1. By [realizing] the essencelessness of [all] entities and states of mind through a thorough investigation of [the nature of] awareness (bodha), one attains an awakeness (bodha) which gives rise to unconditioned joy. That joy is the natural state of the Self, and that is the deity I worship.
1. I venerate the natural condition of [our] innate being, which is the joy that arises from the awakening (bodha) attained due to [realizing], through a thorough investigation of awareness (bodha), the fact that [all] entities and states of mind (bhāva) have no separate or independent existence [apart from Consciousness, which is the Self].

Introduction to the text and explanation of verse one.

rūpādi-pañcavargo ’yam viśvam etāvad eva hi |
gṛhyate pañcabhis tac ca cakṣur-ādibhir indriyaiḥ || 2 ||

The group of five subtle sense elements (color, flavor, odor, texture, and sound) comprise the [sensual] world.

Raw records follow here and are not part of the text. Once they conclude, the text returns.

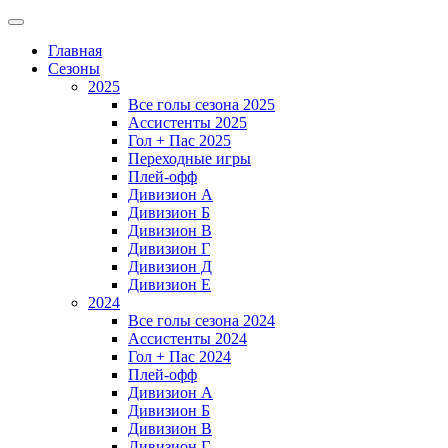
Главная
Сезоны
2025
Все голы сезона 2025
Ассистенты 2025
Гол + Пас 2025
Переходные игры
Плей-офф
Дивизион A
Дивизион Б
Дивизион В
Дивизион Г
Дивизион Д
Дивизион Е
2024
Все голы сезона 2024
Ассистенты 2024
Гол + Пас 2024
Плей-офф
Дивизион A
Дивизион Б
Дивизион В
Дивизион Г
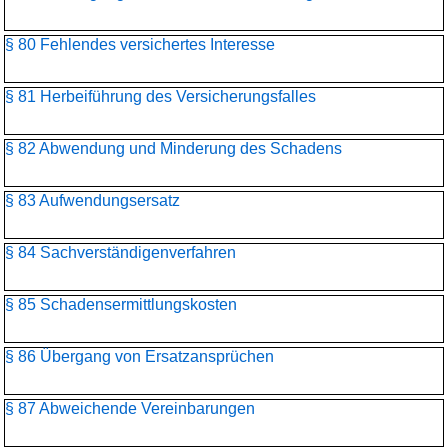
§ 80 Fehlendes versichertes Interesse
§ 81 Herbeiführung des Versicherungsfalles
§ 82 Abwendung und Minderung des Schadens
§ 83 Aufwendungsersatz
§ 84 Sachverständigenverfahren
§ 85 Schadensermittlungskosten
§ 86 Übergang von Ersatzansprüchen
§ 87 Abweichende Vereinbarungen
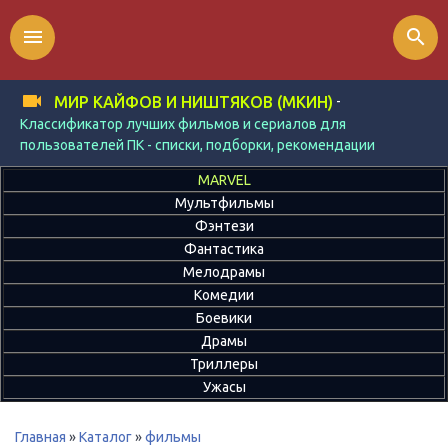
menu
search
-
МИР КАЙФОВ И НИШТЯКОВ (МКИН)
Классификатор лучших фильмов и сериалов для
пользователей ПК - списки, подборки, рекомендации
MARVEL
Мультфильмы
Фэнтези
Фантастика
Мелодрамы
Комедии
Боевики
Драмы
Триллеры
Ужасы
Главная
»
Каталог
»
фильмы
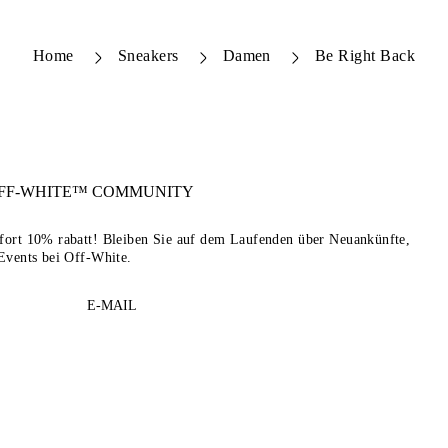
Home
Sneakers
Damen
Be Right Back
FF-WHITE™
COMMUNITY
sofort 10% rabatt! Bleiben Sie auf dem Laufenden über Neuankünfte,
Events bei Off-White.
E-MAIL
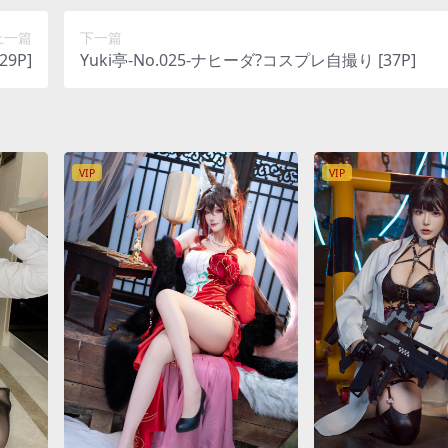
上一篇
下一篇
29P]
Yuki亭-No.025-ナヒーダ?コスプレ自撮り [37P]
VIP
VIP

They are grasped by the five cognitive powers of sight, taste, smell, touch, and hearing.

cakṣuḥ sarvāsv avasthāsu dehināṃ manasi sthitam |
tat pralīnaṃ bhaved yasya tasya sarvaṃ pralīyate || 3 ||

In all conditions, the sense-faculties of embodied beings are founded on the mind. If that can be dissolved, everything is dissolved for him.

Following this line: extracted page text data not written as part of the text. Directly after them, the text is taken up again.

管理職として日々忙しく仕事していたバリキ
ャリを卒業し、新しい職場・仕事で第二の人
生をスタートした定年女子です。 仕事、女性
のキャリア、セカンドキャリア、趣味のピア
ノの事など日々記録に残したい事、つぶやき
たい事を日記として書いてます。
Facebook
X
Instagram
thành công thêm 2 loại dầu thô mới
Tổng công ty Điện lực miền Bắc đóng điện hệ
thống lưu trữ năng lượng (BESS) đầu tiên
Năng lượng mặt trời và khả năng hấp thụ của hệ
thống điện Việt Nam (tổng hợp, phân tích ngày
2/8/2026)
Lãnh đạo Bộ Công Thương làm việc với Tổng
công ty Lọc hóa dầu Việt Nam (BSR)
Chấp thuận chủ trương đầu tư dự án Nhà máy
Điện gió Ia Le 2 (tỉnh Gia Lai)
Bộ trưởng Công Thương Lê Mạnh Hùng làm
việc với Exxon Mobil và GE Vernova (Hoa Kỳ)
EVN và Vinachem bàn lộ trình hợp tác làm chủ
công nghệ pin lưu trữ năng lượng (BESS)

Explanation of verses 2 and 3 

tasyaiva vilayopāyaḥ pradiṣṭo gurubhiḥ purā |
tadāgama-paribhraṃśa-bhayāt spaṣṭīkṛto mayā || 4 ||

The means to the dissolution of that very [thinking mind] was taught by the Guru(s) of the previous times [VBT?]. Due to fear that this sacred teaching (āgama) will be lost, it is [here] clarified by me, [Vīranātha].

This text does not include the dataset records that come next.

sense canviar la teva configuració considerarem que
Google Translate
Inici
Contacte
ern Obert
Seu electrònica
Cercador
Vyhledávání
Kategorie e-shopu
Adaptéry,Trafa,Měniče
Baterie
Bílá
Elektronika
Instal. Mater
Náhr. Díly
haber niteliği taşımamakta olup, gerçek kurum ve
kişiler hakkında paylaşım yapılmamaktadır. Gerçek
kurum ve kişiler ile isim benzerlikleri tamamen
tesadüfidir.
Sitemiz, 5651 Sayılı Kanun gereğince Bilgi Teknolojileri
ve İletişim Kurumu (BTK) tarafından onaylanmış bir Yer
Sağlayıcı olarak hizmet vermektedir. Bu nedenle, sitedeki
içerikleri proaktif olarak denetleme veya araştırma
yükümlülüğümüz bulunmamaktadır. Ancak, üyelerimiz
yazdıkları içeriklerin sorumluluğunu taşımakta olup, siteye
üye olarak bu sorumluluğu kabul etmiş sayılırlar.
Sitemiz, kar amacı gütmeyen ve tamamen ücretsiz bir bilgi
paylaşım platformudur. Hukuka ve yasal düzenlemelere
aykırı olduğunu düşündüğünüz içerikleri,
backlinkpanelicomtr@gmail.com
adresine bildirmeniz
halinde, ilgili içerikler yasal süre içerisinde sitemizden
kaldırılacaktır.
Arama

jātyādi-kalpanā-rūpa-vyavahāro manah sthitah |
vastuto na tu tāh santi niscityai tac camam vrajet || 5 ||

Everyday behavior is formed by mental constructs such as universal categories like caste etc. and so is based on the mind. But these categories do not actually exist. By realizing this, [the yogin] will attain tranquillity (śama).